Corrió a su balcón, con la esperanza de ver a su amigo por última vez aquella noche, verlo cruzar la calle y gritar sin importar si había dormido un «Buenas noches», hacerlo reír mientras él levantaba su mano y con esta le decía adiós, y luego se iban los dos a la comodidad de su cama a esperar a que el mañana llegara. Pero Simón ya hubo cruzado la calle cuando lo pensó.
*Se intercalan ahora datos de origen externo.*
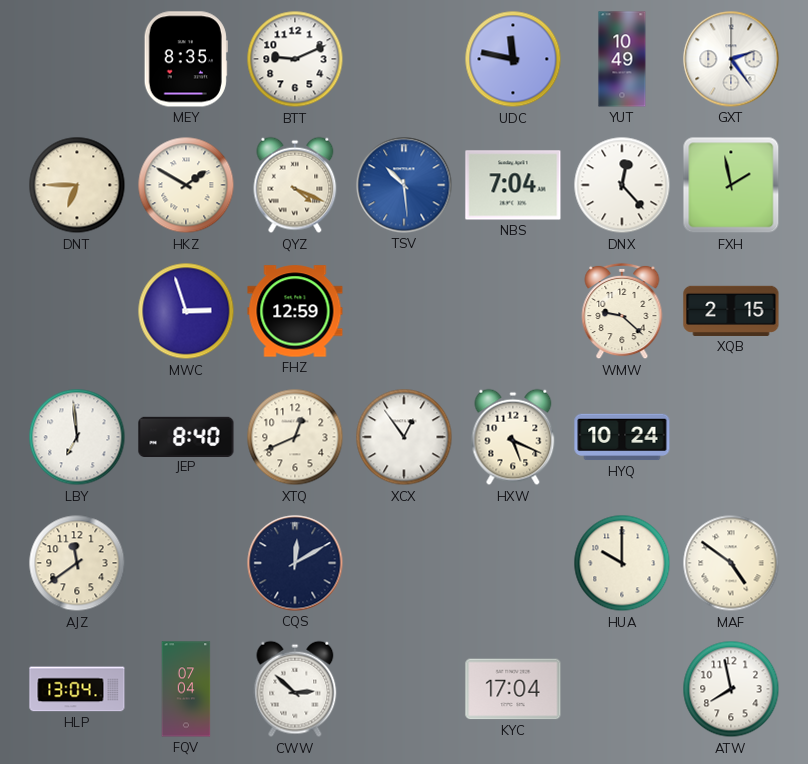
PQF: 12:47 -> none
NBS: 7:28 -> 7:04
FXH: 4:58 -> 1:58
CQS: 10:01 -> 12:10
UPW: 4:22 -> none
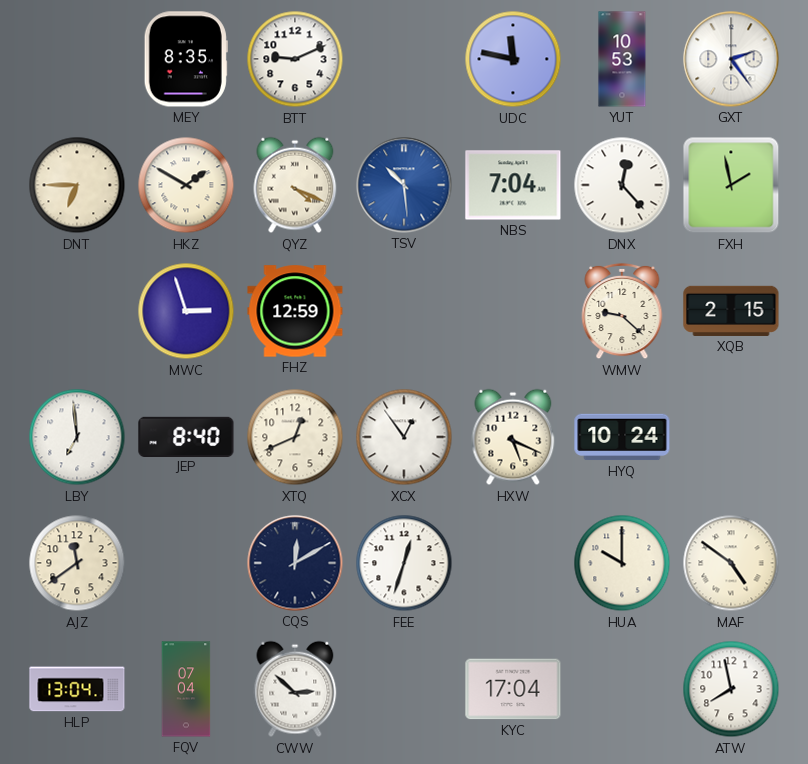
YUT: 10:49 -> 10:53
FEE: none -> 12:33
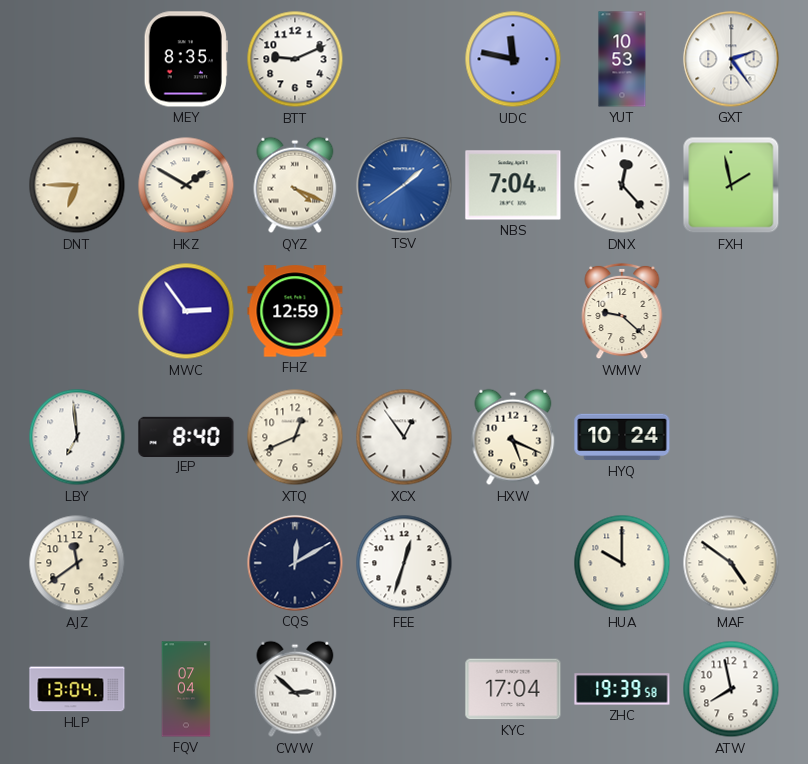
TSV: 10:29 -> 1:39
MWC: 2:57 -> 2:54
XQB: 2:15 -> none
ZHC: none -> 19:39
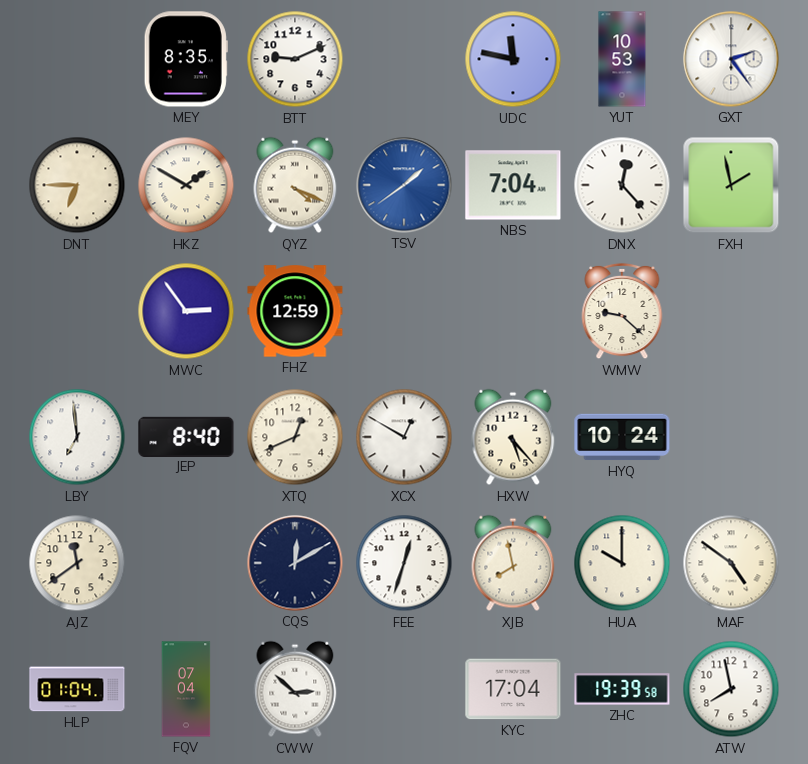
XCX: 12:54 -> 12:50
HXW: 5:19 -> 5:23
XJB: none -> 7:58
HLP: 13:04 -> 01:04
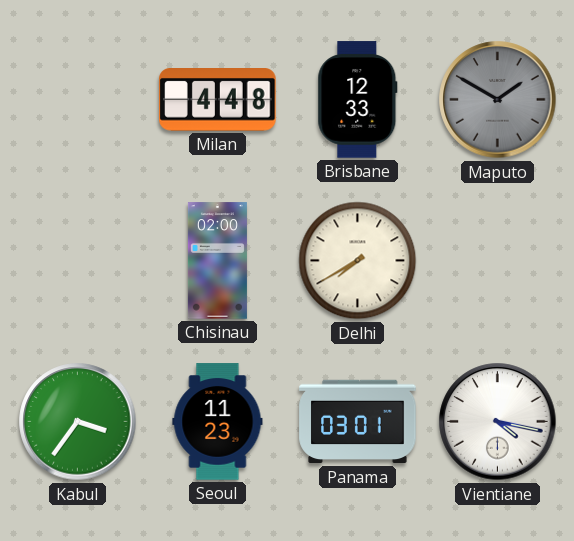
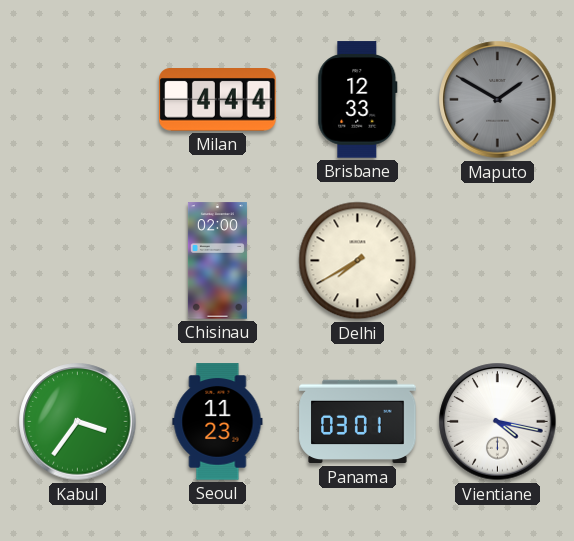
Milan: 4:48 -> 4:44
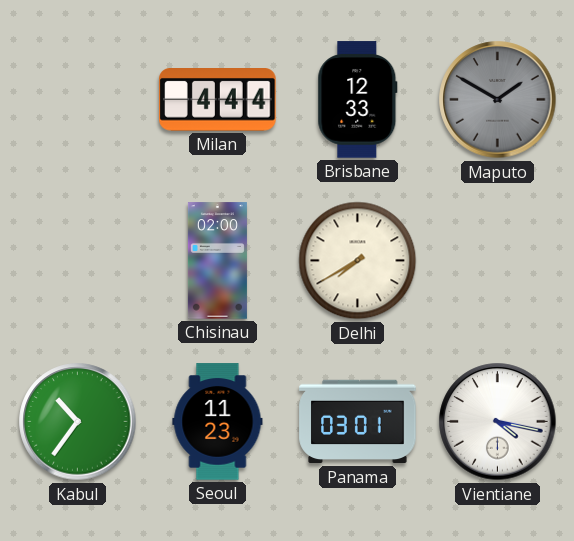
Kabul: 3:36 -> 10:36
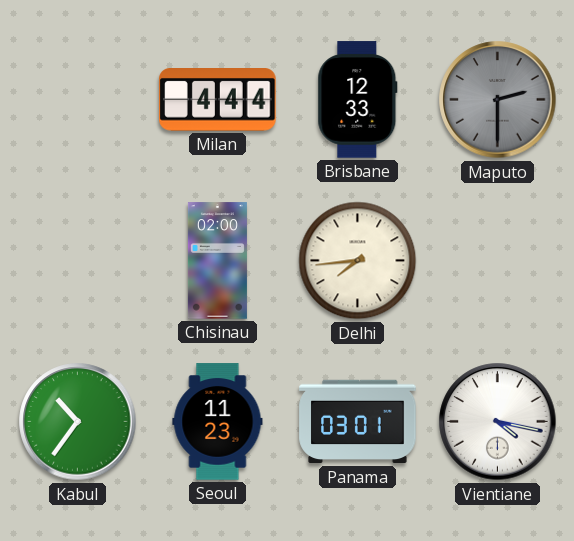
Maputo: 1:50 -> 2:30
Delhi: 7:40 -> 7:44
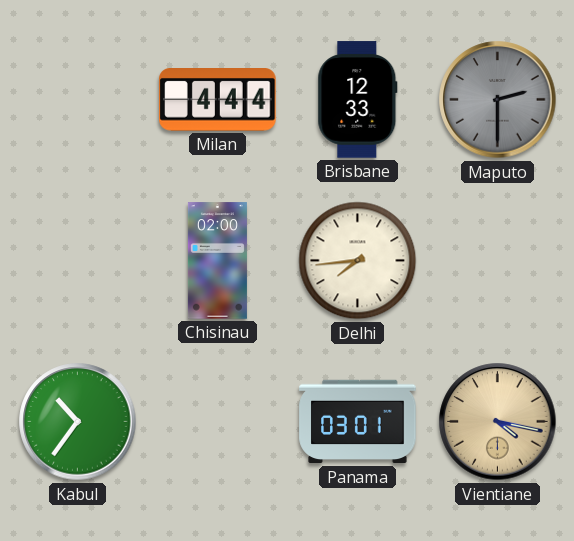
Seoul: 11:23 -> none
Vientiane dial: white -> champagne
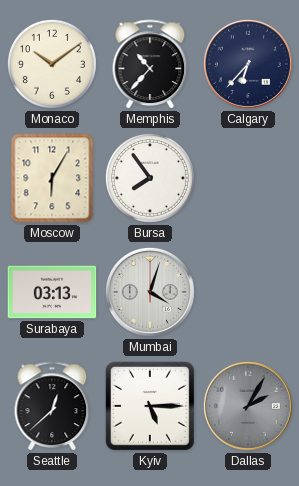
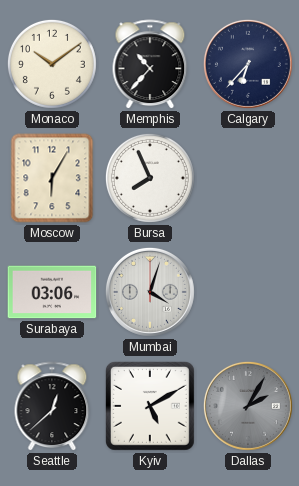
Bursa: 7:54 -> 7:56
Surabaya: 03:13 -> 03:06
Kyiv: 5:15 -> 5:10
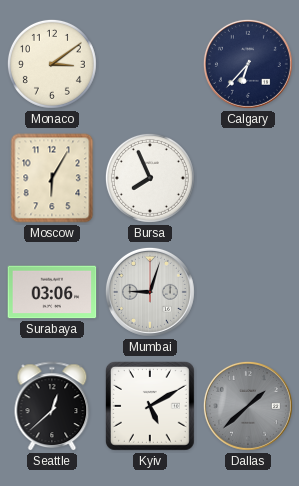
Monaco: 10:09 -> 3:09
Memphis: 10:37 -> none
Mumbai: 4:03 -> 9:03
Dallas: 2:05 -> 1:38
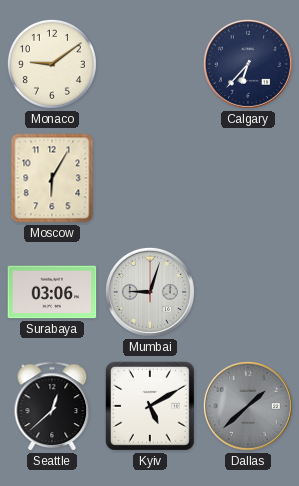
Monaco: 3:09 -> 9:09
Bursa: 7:56 -> none
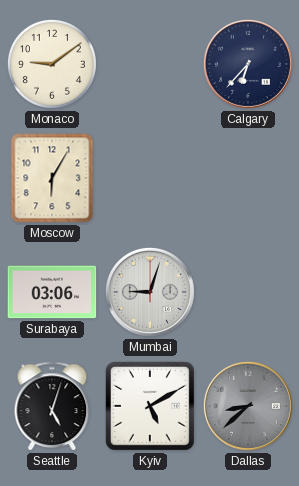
Seattle: 12:38 -> 5:03
Dallas: 1:38 -> 8:38
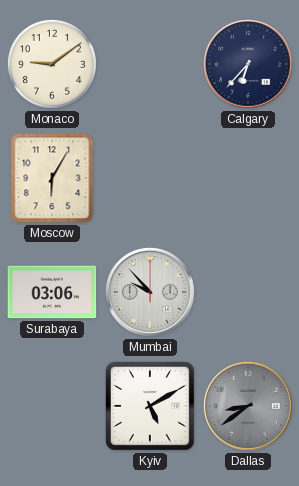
Mumbai: 9:03 -> 9:53
Seattle: 5:03 -> none
Dallas: 8:38 -> 8:39
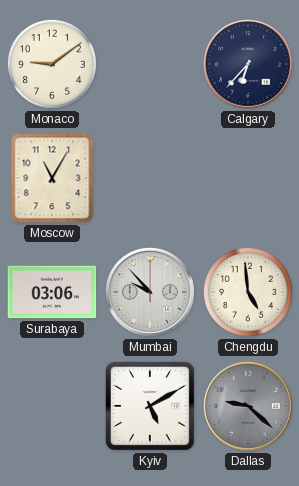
Moscow: 6:05 -> 11:05
Chengdu: none -> 4:59
Dallas: 8:39 -> 9:22
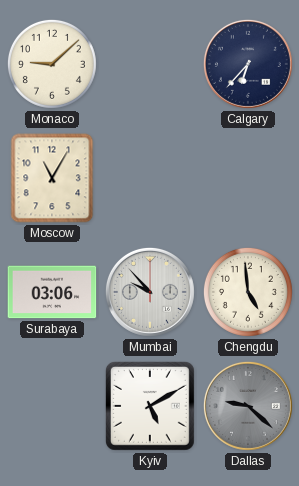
Monaco: 9:09 -> 9:08
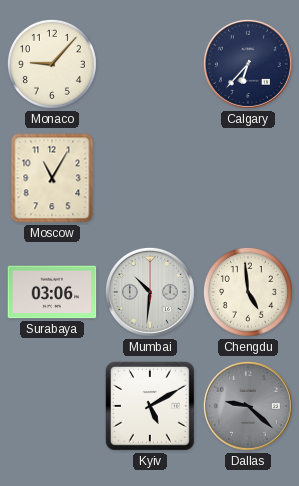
Monaco: 9:08 -> 9:07
Mumbai: 9:53 -> 10:31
Se quedó allí parada sin importarle eso. Estaba feliz al fin de cuentas, estaba muy feliz, ya su corazón o se pegaba cuando el pensamiento de su amigo venía a su mente, ya su respiración no se detenía cuando la culpa la invadía. Ya se sentía libre. Se quedó viendo hacia donde sabía perfectamente que la habitación de su chico estaba, las luces todavía estaban apagadas, se preguntó si es que no quiso encenderlas o es que todavía no llegaba hasta allí. Lo esperó. Cuando las luces se encendieron pareció que lo llamó con el pensamiento pues, Simón también estaba saliendo a su balcón. Su corazón se aceleró por la felicidad, estuvo a punto de gritar, pero se contuvo, su rostro no se veía muy bien porque la poca luz amarilla que había en la calle no los dejaba ver, pero estaba allí, estaba allí mirándola como ella lo miraba a él. Lo que le hacía preguntarse si también ella lo hacía sentir a él como él la hacía sentir, se preguntó si su corazón también se aceleraba y si una sonrisa tonta aparecía en su rostro cuando se miraban.
Algo le pasaba, algo que no sabía si era bueno, tampoco lo consideraba malo. Era lindo, muy lindo. Mágico. Esa noche fue y siempre sería especial, esa noche empezó a sentir ese tipo de cosas por su amigo, esa noche unas cuantas cosquillas le hicieron sentir que su estómago se estaba derritiendo, le gustaba tanto sentir eso, era como si un montón de bichillos le recorrieran el cuerpo y la hicieran sentir en las nubes. Se sentía enferma, pero enferma de una forma buena, de una forma en que le hacía desear seguir viendo la cara de Simón, de una forma en que extrañaba como olía, como su respiración y su aliento caliente chocaba con su piel y esta se erizaba, y sus abrazos, oh, Dios, sus abrazos, esos abrazos tenían algo, un algo que no sabía cómo explicar porque, simplemente, no tenía explicación. La rodeaban y se sentían tan fuertes, se sentía protegida, sentía que se acomodaban perfectamente a la forma de su cuerpo de tal manera en que los quería para ella, que no tocaran a nadie más, porque quería dejar su marca en ese territorio que, a pesar de conocerlo desde antes, se sentía desconocido ahora. Deseaba explorarlo. Hacerlo suyo.
—Oh, Dios... —se tapó la boca con una mano, abrió los ojos tan grandes al momento en que lo miraba allí, parado simplemente mirándola —¿Qué es esto? ¿Qué me pasa?
Simón fue el primero en decir adiós, se despidió con su mano alzada y luego se metió a su casa, dejando cerrada la ventana, pero no así las cortinas. Deseó que lo hubiera hecho. Dios santo, hubiera preferido que lo hiciera. ¿O no?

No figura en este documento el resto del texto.